VMWare Fusion 3 for Mac

I tested Fusion with the following virtual machines: Mac OS X Snow Leopard Server 10.6.4, Microsoft Windows 7 32-bit and 64-bit, and Windows XP.

I’m happy to report that each of the virtual machines tested ran without a major problems. I initially had some problems with one of them, but this was due to a bad file copy. Odd circumstances, but replacing the file solved the problem.

Overall the speed and responsiveness of the virtual machines was acceptable. Snow Leopard Server ran software update a lot faster than I would have expected it too. I’m happy with the performance.

The remaining Windows virtual machines ran fairly well also. My only concern right now is whether or not the Windows drivers supplied with Fusion will need to be updated or not. So far I don’t see any thing that indicates this is the case.

The only annoying thing was this — Fusion initially asked me about the CD/DVD drive that I don’t have. I asked it to ignore it, but it continued to stop the virtual machine start-up with a pop-up that I had to click-through. I might be missing something and need to take a close look at this. I think I can get rid of it permanently.

Parallels Desktop 6 for Mac

I tested Parallels with the following virtual machines: Mac OS X Snow Leopard Server 10.6.4, Microsoft Windows 7 64-bit, and Windows XP.

I’m happy to report that each of the virtual machines tested ran without any major problems. I did not encounter any problems with Parallels during my testing.
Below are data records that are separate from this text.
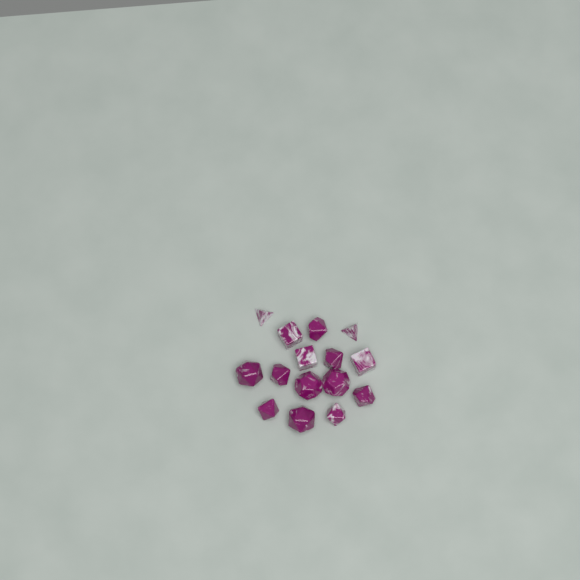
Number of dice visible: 15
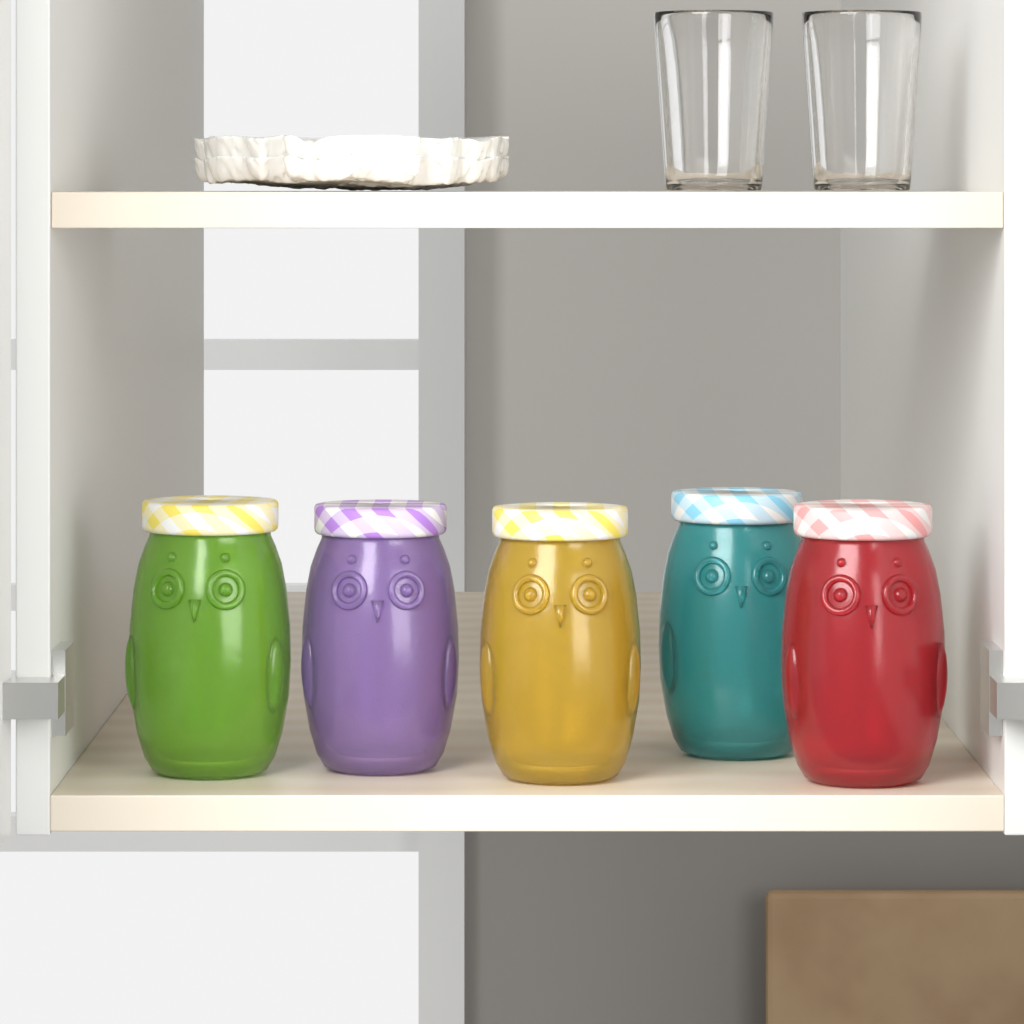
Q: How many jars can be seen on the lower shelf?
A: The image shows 5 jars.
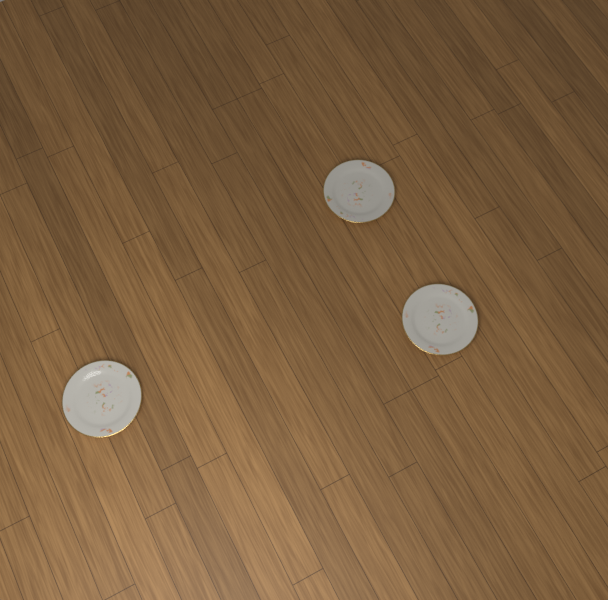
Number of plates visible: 3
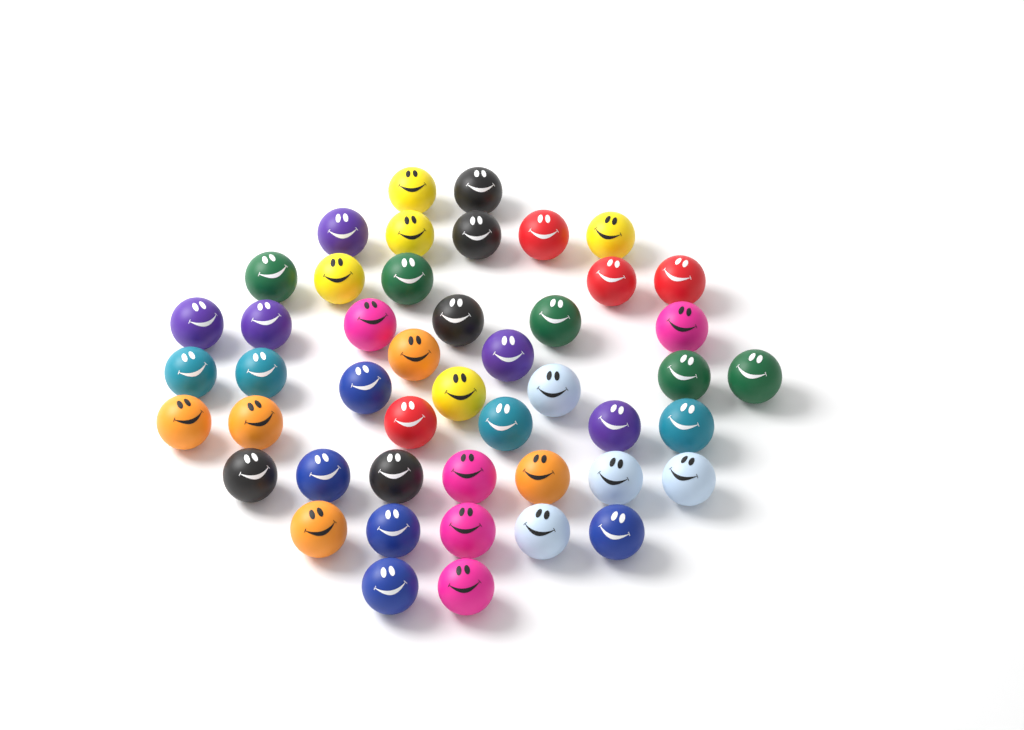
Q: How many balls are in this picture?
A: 47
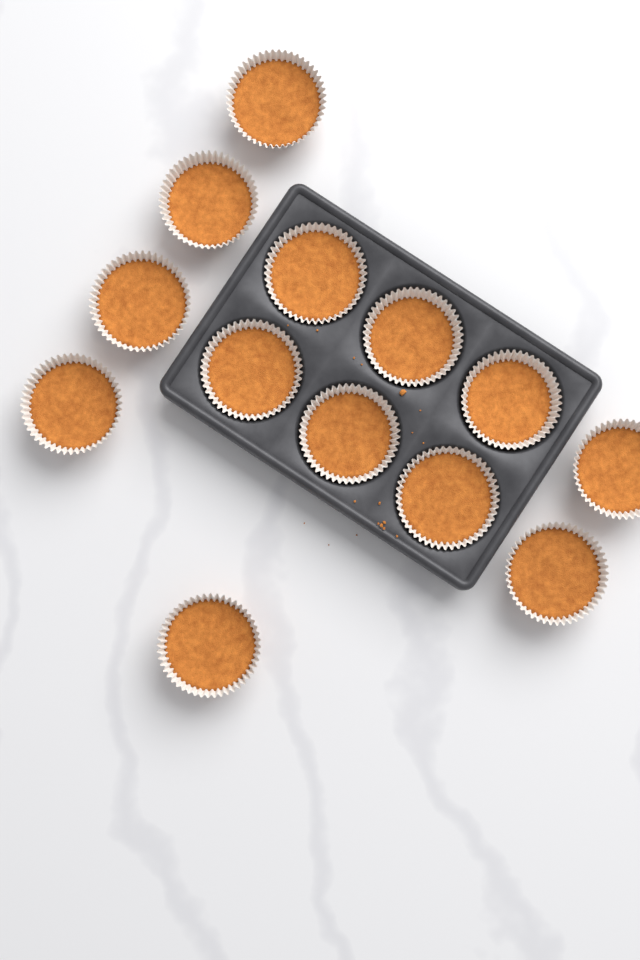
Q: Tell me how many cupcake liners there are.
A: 13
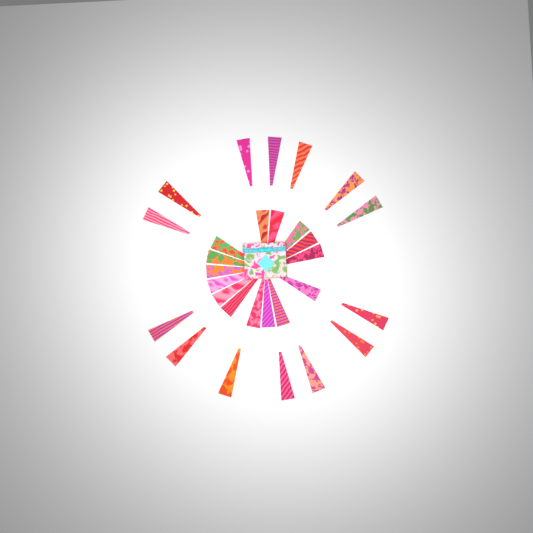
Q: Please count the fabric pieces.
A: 29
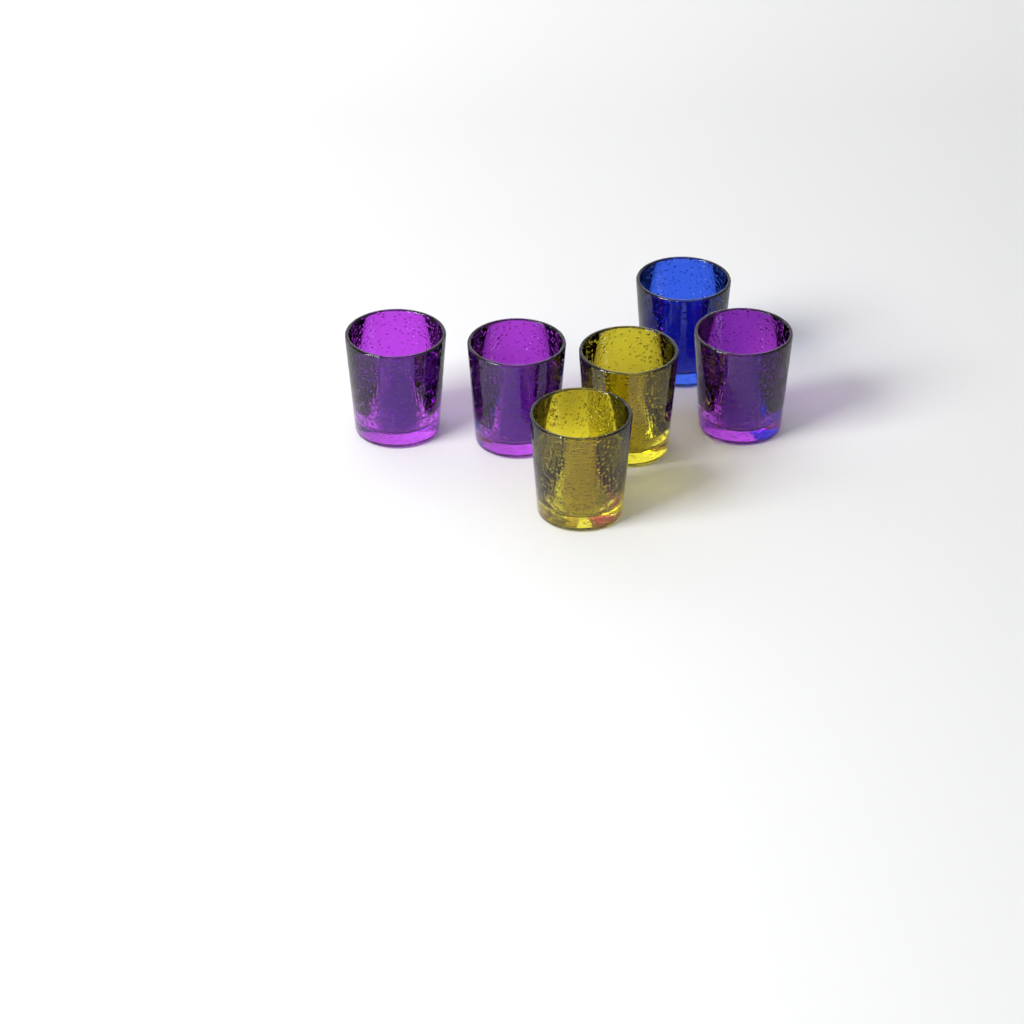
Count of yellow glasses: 2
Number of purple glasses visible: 3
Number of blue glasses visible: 1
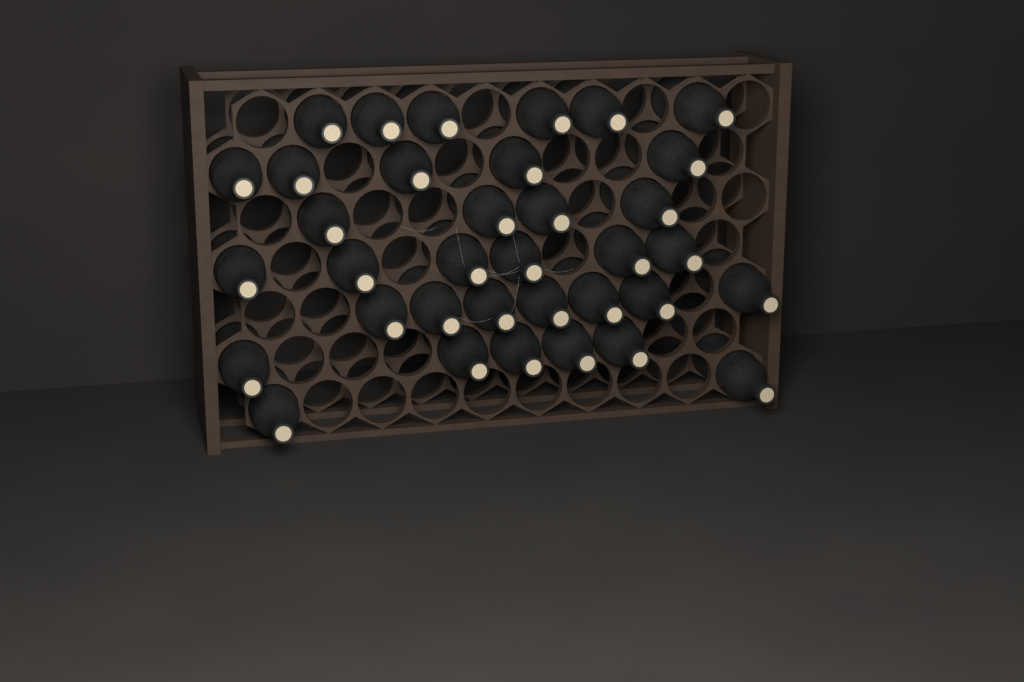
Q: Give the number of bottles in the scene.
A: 35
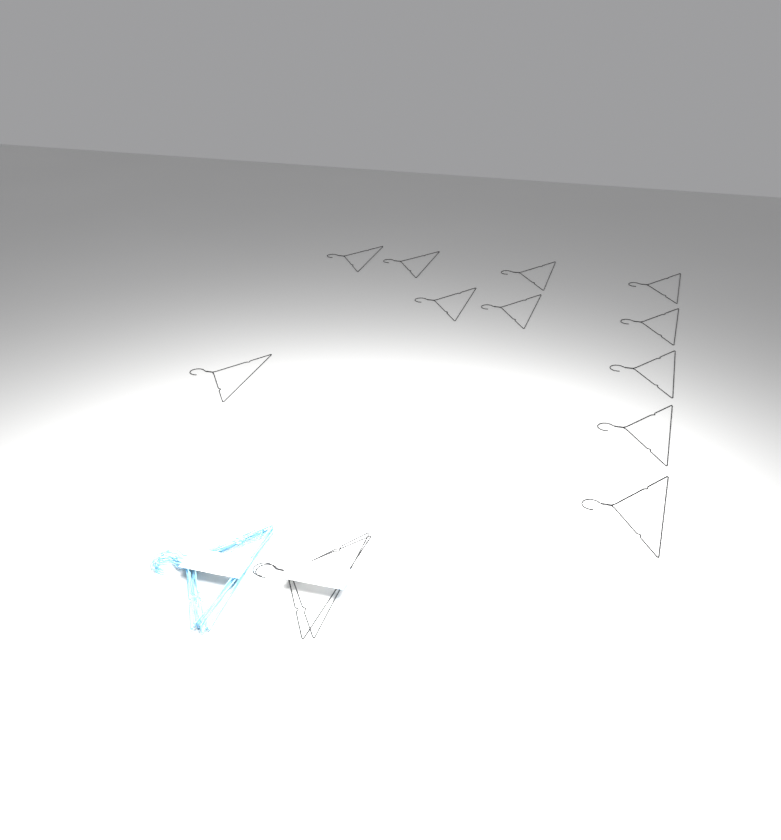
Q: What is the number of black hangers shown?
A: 13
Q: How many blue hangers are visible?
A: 10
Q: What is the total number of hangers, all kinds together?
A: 23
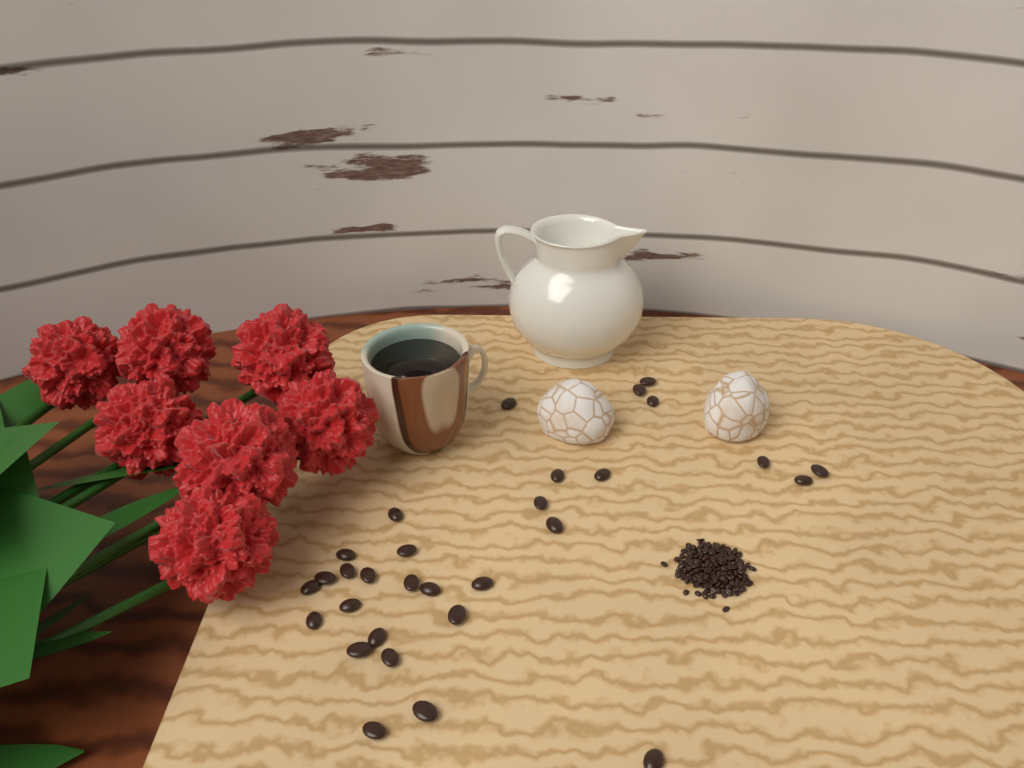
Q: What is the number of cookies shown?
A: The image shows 2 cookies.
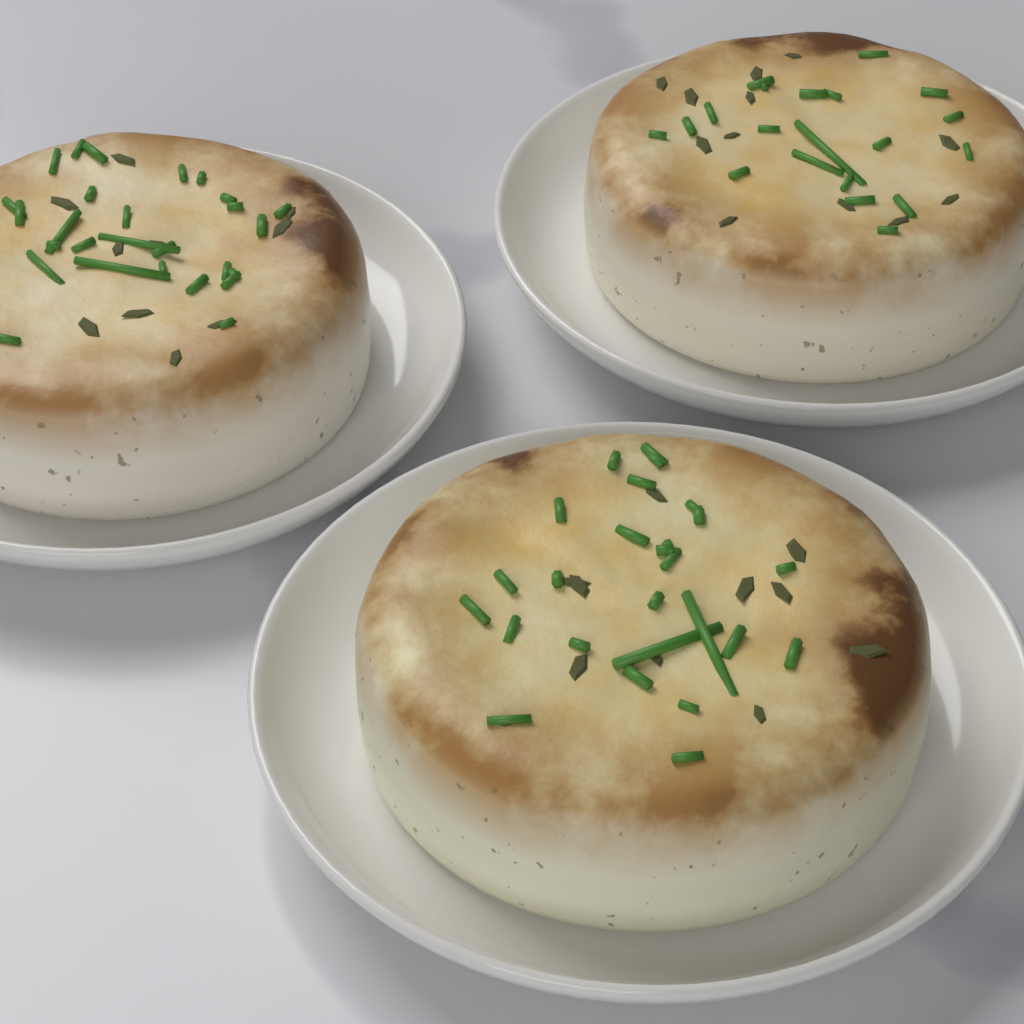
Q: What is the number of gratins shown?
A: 3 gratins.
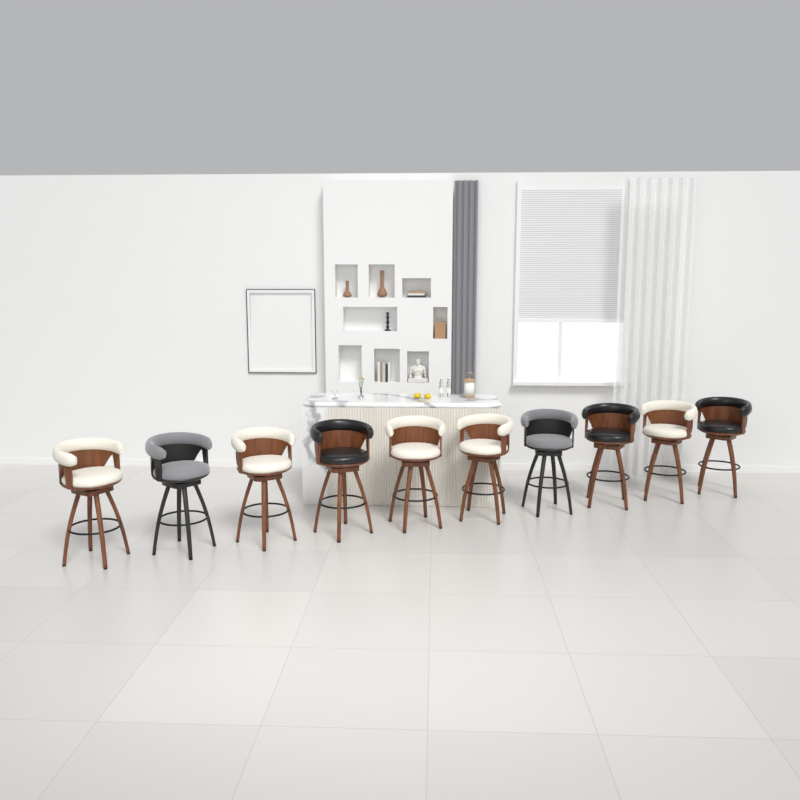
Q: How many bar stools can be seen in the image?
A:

The problem I encountered in Fusion about the missing CD/DVD drive wasn’t evident or Parallels didn’t seem to care about it. Instead Parallels booted each virtual machine without bothering to tell me about the missing hardware on the host computer. It was one less bothersome pop-up to deal with.

Overall the speed and responsiveness of the virtual machines was just as acceptable as they were with Fusion. Snow Leopard Server on Parallels also ran software update a lot faster than I would have expected it too. I’m just as happy with the performance of Parallels as I am with Fusion.

One interesting thing did happen however when I tested Windows XP. Windows told me that my “hardware” had changed significantly and I had to re-activate Windows. It reactivated without a hitch, but seeing that when I didn’t see it in Fusion was interesting.

I converted my Windows 7 64-bit virtual machine from Fusion file format to Parallels. It worked like a champ and it was quickly converted by Parallels and ready to run in less time than I would have expected.


These are my initial test results late on a Friday night after a long week. So if I’ve missed something or you have something to contribute please leave a comment with your feedback.

I did not clock or use a stop watch while testing these applications and I’m basing my comments on my perception. I’ve used both of these applications for a long time and I’ve had a lot of experience using VMWare’s products in Windows client and server environments.

I had one other problem more related to the MacBook Air’s USB ports than the virtual machines. A number of these virtual machine files had a rather large file size foot print. Therefore, I opted to copy them to a USB drive from my iMac or MacBook Pro and then to the MacBook Air. I ran into a problem with the bus powered HDD enclosure, Other World Computing’s OWC Mercury On-the-Go Pro, I was using with a small 80GByte drive.

It flat-out would not work and the computer would never recognize it. I know this isn’t the case with other drives, since my editor Leander told me a drive he tried,  iOmega eGo drive, worked just fine. I’m going to call Applecare  and Other World Computing to find out what might have caused this problem. I’ll report back with the results of that query in a separate post.

[Update 10/30/2010 07:34 AM PDT: Contacted OWC tech support performed drive reset and PRAM reset on MacBook Air. The external drive will now mount on either USB port without an external A/C adapter.]

Overall it looks like the MacBook Air is going to be an all around better machine than I thought it would me. I’m glad now that I upgraded from the base-model 13-in MacBook Air to the one with a faster CPU, more memory, and significantly more disk space. As far as the Macbook Air goes I have to say thumbs up Apple you got this one right. I can do a lot more with it than I ever thought of doing with previous models.